Initially, the first two terms of the KdV equation dominate and the classical overtaking phenomenon occurs; that is, \(u\) steepens in regions where it has a negative slope. Second, after \(u\) has steepened sufficiently, the third term becomes important and serves to prevent the formation of a discontinuity. Instead, oscillations of small wavelength (of order \(\delta\)) develop on the left of the front. The amplitudes of the oscillations grow and finally each oscillation achieves an almost steady amplitude (which increases linearly from left to right) and has a shape almost identical to that of an individual solitary-wave solution of the KdV equation. Finally, each such "solitary-wave pulse"or "soliton" begins to move uniformly at a rate (relative to the background value of u from which the pulse rises) which is linearly proportional to its amplitude. Thus, the solitons spread apart. Because of the periodicity, two or more solitons eventually overlap spatially and interact nonlinearly. Shortly after the interaction, they reappear virtually unaffected in size or shape. In other words, solitons "pass through" one another without losing their identity.

Here we have a nonlinear physical process in which interacting localized pulses do not scatter irreversibly.

The dashed line is the initial condition, a half cosine wave. At an intermediate time step (B) we see the steepening of the front of the wave. Then at longer (C) times, there is development of oscillations of smaller wavelength near the front of the wave.

They explained the recurrence phenomenon on an FPUT system with periodic boundary conditions. These solitons arise and interfere periodically, leading to the recurrence of the initial state after some time. Note that these derivation also agrees with the Chirikov criterion. The KdV approximation is valid for small nonlinearity, which is precisely the regime where the stochasticity threshold is high, preventing thermalization.

Toda Lattice

The N-particle Toda lattice also serves as a leading candidate as an integrable Hamiltonian in the neighbourhood of the FPUT lattice.

\[H = \frac{1}{2} \sum P_k^2 +\frac{1}{2} \left(\sum \exp\left(Q_{k} - Q_{k-1}\right) \right)\]

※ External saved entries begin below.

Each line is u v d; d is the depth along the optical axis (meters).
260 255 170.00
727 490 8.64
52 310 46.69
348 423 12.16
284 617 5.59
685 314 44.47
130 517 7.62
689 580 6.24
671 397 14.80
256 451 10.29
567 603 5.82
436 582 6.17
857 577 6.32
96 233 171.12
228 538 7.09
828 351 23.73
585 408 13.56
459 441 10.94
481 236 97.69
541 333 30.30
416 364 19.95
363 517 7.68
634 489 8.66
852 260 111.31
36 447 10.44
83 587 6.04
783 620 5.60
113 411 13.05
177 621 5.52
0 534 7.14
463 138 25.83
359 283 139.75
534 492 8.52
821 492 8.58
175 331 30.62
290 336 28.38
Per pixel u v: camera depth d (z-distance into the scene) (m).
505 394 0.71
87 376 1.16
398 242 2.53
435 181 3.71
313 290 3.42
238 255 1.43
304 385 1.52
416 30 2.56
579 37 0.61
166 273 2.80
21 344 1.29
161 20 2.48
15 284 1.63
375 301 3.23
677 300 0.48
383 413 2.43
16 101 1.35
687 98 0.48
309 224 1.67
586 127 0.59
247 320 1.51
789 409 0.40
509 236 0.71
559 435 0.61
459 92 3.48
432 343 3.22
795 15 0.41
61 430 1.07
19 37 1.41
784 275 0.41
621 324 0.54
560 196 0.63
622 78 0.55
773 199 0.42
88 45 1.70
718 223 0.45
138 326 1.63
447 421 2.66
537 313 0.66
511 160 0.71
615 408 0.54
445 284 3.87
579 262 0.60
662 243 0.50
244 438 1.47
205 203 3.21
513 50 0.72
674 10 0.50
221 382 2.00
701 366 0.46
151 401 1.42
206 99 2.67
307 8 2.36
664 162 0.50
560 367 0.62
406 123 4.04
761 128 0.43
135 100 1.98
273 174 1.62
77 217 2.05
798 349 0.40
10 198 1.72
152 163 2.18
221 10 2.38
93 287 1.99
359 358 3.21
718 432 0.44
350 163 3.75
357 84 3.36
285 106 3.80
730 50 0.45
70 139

where the index \(k\) runs from \(1\) to \(N\) and we impose periodic boundary consitions \(Q_{N+1} = Q_1\). The Toda lattice can be in a sense, the discretized form of the KdV equation. One can show that the Toda Lattice is completely integrable using LAX pairs.

Connection to Statistical Mechanics

Statistical mechanics has been one the most successful theories in physics. It provides a microscopic explanation for macroscopic thermodynamic phenomena, for widly different systems. Even after more than a century after Boltzmann’s pioneering work, the foundations of statistical mechanics are still not quite rigourously justified. Some of them include what the thermodynamic limit really means, whether the free energy functionals are well defined at that limit, why do these systems thermalize, and most importantly, the ergodic hypothesis. One might think it would be too naive to apriori expect equipartition of energy in a slightly perturbed system. But if we establish a connection between ergodicity and the basic building block of statistical mechanics, the principle of equal a priori probabilities, we can see why the FPUT problem is so rich in its physical implications.

Ergodicity

Ergodic Hypothesis

Over long periods of time, the time spent by a system in some region of the phase space of microstates with the same energy is proportional to the volume of this region.

This is a restatement of the hypothesis that Boltzmann used to derive the microcanonical ensemble and the law of equipartition of energy. Let’s see a heuristic proof of this statement.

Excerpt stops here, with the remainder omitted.